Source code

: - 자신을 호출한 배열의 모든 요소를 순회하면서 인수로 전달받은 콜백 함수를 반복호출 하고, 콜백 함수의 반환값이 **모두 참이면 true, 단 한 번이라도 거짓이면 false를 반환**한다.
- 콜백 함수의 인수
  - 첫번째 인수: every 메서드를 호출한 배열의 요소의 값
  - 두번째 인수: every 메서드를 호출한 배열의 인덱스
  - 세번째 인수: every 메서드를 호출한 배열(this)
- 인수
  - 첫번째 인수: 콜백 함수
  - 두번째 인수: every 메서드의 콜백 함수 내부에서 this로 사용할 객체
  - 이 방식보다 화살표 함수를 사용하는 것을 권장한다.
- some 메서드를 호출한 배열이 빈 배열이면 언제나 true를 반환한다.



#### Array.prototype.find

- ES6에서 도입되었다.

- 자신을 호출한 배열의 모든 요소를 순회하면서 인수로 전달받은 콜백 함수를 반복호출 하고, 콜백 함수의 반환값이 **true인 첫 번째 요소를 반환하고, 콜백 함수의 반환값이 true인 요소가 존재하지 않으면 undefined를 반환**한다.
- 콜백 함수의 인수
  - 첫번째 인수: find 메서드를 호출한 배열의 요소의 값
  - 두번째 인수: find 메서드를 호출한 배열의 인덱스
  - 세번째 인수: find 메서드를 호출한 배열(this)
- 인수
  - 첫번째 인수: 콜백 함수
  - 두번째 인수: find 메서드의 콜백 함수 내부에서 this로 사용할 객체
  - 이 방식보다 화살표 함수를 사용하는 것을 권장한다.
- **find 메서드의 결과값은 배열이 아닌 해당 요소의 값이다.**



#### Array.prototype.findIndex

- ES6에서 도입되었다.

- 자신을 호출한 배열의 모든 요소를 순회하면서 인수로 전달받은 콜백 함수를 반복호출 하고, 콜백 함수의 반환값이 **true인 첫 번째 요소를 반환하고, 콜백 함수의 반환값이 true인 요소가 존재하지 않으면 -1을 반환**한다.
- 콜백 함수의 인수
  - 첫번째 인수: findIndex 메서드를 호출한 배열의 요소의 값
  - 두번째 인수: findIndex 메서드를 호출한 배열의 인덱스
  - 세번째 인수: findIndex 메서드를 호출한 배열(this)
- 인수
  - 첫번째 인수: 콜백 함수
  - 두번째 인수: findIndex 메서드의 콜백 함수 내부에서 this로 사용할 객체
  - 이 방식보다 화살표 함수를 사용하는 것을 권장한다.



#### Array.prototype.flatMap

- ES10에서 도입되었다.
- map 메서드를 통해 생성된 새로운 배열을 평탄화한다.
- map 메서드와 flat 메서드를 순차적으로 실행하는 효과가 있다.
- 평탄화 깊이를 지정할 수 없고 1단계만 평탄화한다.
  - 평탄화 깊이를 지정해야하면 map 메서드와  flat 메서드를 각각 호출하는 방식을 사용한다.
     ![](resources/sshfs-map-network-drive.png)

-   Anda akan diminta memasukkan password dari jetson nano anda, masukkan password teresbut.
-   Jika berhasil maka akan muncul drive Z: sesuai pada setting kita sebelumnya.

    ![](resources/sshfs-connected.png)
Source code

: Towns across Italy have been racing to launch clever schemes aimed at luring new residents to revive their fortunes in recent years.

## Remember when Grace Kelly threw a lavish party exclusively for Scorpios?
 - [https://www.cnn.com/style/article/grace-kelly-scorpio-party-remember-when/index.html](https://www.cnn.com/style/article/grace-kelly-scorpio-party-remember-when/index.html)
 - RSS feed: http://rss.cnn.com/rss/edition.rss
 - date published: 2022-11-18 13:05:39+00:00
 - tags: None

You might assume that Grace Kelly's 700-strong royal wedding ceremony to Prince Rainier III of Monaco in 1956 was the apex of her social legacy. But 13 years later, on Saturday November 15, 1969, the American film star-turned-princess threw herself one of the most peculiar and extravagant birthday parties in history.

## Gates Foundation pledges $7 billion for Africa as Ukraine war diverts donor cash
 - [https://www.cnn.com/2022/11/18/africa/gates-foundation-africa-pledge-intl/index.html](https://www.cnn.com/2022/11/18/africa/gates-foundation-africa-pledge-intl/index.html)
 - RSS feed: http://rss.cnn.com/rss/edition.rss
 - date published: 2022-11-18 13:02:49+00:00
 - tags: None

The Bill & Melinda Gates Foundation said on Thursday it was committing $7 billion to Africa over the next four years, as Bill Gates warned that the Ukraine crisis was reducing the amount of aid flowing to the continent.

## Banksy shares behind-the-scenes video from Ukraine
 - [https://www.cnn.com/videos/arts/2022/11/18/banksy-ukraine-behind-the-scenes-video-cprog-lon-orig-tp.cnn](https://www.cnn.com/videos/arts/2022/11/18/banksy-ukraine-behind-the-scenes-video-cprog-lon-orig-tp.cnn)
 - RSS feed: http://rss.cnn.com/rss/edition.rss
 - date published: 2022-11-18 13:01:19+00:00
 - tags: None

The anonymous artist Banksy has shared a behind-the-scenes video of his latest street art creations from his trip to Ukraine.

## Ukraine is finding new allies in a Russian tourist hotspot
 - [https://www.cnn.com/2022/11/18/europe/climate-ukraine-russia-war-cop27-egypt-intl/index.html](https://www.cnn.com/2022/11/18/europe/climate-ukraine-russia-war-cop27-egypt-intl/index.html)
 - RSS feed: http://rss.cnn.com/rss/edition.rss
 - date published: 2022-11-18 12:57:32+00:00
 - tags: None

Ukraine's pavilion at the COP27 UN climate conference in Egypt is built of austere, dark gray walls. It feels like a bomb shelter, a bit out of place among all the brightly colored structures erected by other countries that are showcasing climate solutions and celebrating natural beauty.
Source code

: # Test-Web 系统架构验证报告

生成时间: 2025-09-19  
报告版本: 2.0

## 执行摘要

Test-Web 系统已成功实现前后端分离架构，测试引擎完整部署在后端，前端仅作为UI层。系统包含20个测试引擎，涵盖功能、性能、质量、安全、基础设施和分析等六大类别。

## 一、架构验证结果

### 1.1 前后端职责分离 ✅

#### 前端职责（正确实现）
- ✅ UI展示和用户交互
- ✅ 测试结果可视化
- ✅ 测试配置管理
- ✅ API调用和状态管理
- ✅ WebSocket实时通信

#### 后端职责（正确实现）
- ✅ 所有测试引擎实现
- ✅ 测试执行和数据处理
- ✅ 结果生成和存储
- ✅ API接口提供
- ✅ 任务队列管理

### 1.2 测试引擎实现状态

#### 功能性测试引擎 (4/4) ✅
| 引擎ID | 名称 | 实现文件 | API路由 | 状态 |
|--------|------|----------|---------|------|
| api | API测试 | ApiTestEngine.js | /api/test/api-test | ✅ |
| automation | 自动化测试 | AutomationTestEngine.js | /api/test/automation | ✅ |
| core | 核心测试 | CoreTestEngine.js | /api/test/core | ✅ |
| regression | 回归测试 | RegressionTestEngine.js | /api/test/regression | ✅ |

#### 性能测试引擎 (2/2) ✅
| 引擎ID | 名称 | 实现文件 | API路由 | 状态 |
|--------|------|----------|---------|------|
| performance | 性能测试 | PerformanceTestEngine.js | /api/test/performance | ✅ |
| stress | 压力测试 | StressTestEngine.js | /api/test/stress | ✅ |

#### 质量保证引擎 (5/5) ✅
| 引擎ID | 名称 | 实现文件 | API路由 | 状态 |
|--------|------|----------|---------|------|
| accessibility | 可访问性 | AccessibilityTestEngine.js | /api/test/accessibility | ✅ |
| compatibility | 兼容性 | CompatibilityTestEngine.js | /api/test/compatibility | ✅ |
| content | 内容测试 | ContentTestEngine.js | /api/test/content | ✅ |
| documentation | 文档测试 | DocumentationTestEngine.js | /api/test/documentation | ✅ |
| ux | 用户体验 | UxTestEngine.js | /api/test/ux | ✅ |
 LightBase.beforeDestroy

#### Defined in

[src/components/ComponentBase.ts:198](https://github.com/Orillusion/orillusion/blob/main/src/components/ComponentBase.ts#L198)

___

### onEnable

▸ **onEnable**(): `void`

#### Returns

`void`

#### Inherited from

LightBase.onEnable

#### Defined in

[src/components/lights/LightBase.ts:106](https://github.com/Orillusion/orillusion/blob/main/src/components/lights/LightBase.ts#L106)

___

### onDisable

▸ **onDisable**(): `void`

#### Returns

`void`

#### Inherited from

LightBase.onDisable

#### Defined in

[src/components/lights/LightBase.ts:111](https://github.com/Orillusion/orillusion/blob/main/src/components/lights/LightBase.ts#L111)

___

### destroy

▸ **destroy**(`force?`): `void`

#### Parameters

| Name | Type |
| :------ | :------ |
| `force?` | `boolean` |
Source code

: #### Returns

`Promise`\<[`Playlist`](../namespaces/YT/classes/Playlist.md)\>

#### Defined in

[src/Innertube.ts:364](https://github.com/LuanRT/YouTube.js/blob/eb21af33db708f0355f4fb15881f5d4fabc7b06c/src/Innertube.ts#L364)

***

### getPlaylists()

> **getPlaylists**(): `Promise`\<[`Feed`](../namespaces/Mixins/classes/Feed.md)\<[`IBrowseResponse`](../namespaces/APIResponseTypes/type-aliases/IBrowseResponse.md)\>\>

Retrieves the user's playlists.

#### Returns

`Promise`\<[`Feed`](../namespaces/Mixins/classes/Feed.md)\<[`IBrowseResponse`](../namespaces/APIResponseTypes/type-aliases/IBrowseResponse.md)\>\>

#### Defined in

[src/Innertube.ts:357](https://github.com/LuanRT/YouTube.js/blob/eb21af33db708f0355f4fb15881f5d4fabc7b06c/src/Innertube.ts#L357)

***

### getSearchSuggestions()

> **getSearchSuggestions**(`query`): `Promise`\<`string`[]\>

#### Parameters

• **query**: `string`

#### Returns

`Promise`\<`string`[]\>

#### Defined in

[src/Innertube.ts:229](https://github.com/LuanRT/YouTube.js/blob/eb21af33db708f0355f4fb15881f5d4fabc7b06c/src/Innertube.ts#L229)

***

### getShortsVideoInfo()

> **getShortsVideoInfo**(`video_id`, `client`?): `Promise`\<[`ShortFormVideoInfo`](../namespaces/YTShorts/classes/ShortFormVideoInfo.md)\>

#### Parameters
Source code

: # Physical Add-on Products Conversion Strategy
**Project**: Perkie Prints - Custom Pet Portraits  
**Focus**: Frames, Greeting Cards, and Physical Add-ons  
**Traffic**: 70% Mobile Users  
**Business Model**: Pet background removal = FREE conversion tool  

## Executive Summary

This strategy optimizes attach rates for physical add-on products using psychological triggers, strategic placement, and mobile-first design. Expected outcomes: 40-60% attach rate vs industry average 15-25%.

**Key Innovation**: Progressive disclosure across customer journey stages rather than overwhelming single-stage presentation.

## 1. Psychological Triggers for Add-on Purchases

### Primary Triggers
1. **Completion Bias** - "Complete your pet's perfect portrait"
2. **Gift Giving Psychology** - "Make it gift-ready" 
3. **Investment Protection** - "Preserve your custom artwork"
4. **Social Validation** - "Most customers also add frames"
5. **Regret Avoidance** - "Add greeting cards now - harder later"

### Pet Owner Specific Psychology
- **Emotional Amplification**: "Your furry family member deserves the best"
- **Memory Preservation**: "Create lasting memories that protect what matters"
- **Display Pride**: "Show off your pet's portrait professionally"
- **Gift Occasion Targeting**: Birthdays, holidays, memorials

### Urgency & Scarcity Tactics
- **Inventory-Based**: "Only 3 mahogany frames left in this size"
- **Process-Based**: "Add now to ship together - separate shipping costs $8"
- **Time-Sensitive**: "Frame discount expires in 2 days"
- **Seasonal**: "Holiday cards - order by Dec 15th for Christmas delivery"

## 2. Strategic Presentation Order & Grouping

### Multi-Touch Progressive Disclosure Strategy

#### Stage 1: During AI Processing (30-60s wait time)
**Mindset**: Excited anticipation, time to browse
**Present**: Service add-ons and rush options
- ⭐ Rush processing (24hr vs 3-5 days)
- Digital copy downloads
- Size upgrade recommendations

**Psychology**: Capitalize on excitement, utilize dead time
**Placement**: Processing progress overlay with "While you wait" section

══════════

PROBLEM TO SOLVE
Copy everything from the line containing "#### 质量保证引擎 (5/5) ✅" down to the line containing "DocumentationTestEngine.js | /api/test/documentation | ✅ |", both included, reproducing them exactly.

WRITTEN RESPONSE
#### 质量保证引擎 (5/5) ✅
| 引擎ID | 名称 | 实现文件 | API路由 | 状态 |
|--------|------|----------|---------|------|
| accessibility | 可访问性 | AccessibilityTestEngine.js | /api/test/accessibility | ✅ |
| compatibility | 兼容性 | CompatibilityTestEngine.js | /api/test/compatibility | ✅ |
| content | 内容测试 | ContentTestEngine.js | /api/test/content | ✅ |
| documentation | 文档测试 | DocumentationTestEngine.js | /api/test/documentation | ✅ |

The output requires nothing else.